E-commerce giant Amazon is poised to roll out a service once considered impossible: next-day shipping, available to Prime members. The company is confident it can pull off the impressive feat, thanks in part to the increasing number of fulfillment centers that dot the nation's increasingly gentrified landscape.
While technology no doubt has a hand in expedited delivery services, none of it would be possible without the dramatic influx in warehousing employment - both for the company and for the industry as a whole.
90% surge in nearly two decades
Based on Bureau of Labor Statistics data reviewed by Supply Chain Dive, job growth within the warehouse sector has ballooned approximately 90% since 2000. That contrasts sharply with the 12% growth for average employment in the U.S. overall - among all industries - during the corresponding period.
Andrew Flowers, an economist at Indeed, told Supply Chain Dive that warehousing is thought of as a blue collar profession, but it's so much more than that, given many in the industry have multiple responsibilities.
"Warehousing jobs do not just involve manual labor, although that is common," Flowers explained. "Warehousing workers are relatively more experienced than retail workers, for example, in moving objects, operating machinery, and with written communication."
E-commerce has fueled the uptick, and Flowers noted that in 2017, employment growth in warehousing was double that of the overall average increase in jobs for the U.S. economy.
Walmart expects to implement next-day shipping
While Amazon has certainly contributed to the industry's strength, its promise of next-day delivery has forced competitors to implement similar strategies, which could lead to even more jobs in warehousing in personnel, managerial and executive capacities.

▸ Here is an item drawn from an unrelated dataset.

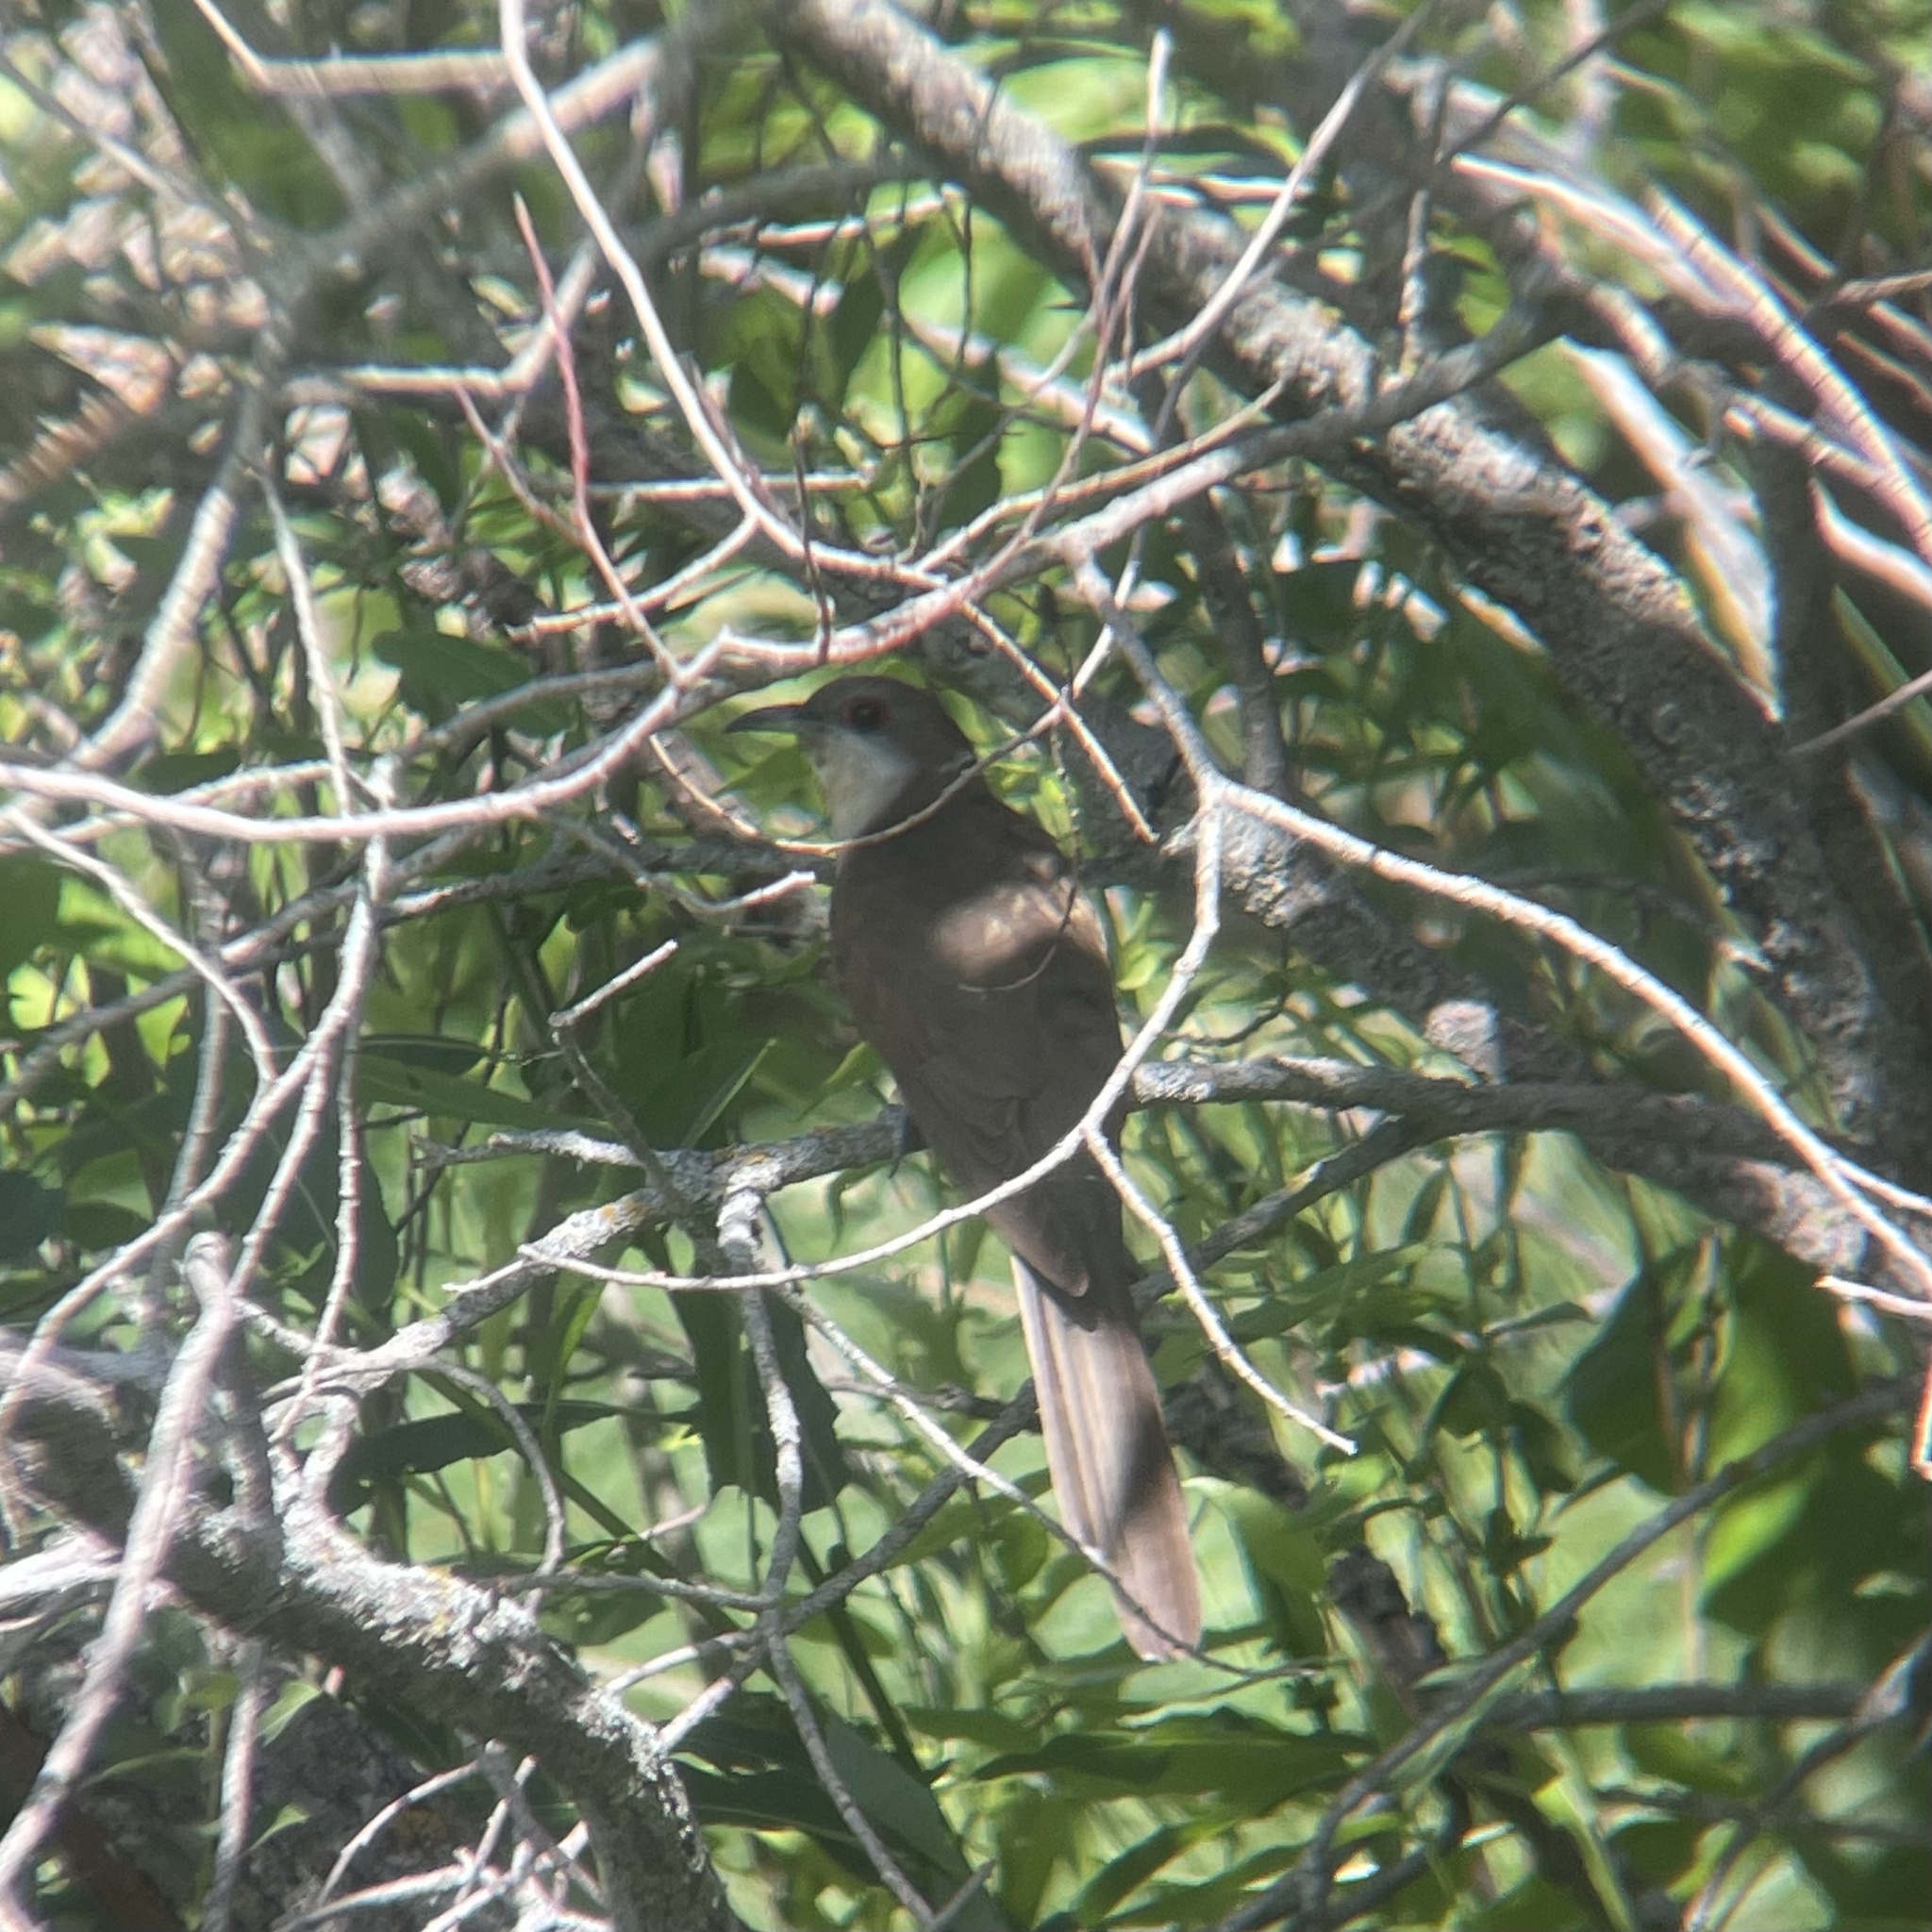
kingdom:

Shortly after Amazon's announcement, big-box retailer Walmart took to Twitter, with a not-so-subtle allusion to its own plans.
"One-day free shipping … without a membership fee. Now that would be ground breaking. Stay tuned," the tweet stated, as reported by Bloomberg.

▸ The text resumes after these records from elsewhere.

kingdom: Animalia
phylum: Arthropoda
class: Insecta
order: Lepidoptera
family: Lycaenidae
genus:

Experts say Walmart's omnipresence will make the challenge achievable for the world's third-largest employer, but not without additional investment in both the company and human capital. Sanford Bernstein analyst Brandon Fletcher told Bloomberg that Walmart will likely need to build eight more distribution facilities to make same-day shipping a reality.
With the battle over shoppers' hard-earned dollar well underway, the sky's the limit as to the warehousing sector's further expansion. Although many of the jobs within the industry are thought to be within the warehouse itself, C-suite positions require filling as well, the likes of which include executive program managers, principal product managers, solutions architects and senior development managers. Perhaps unsurprisingly, Amazon is advertising many of these same positions on employment search engine websites and the company corporate homepage.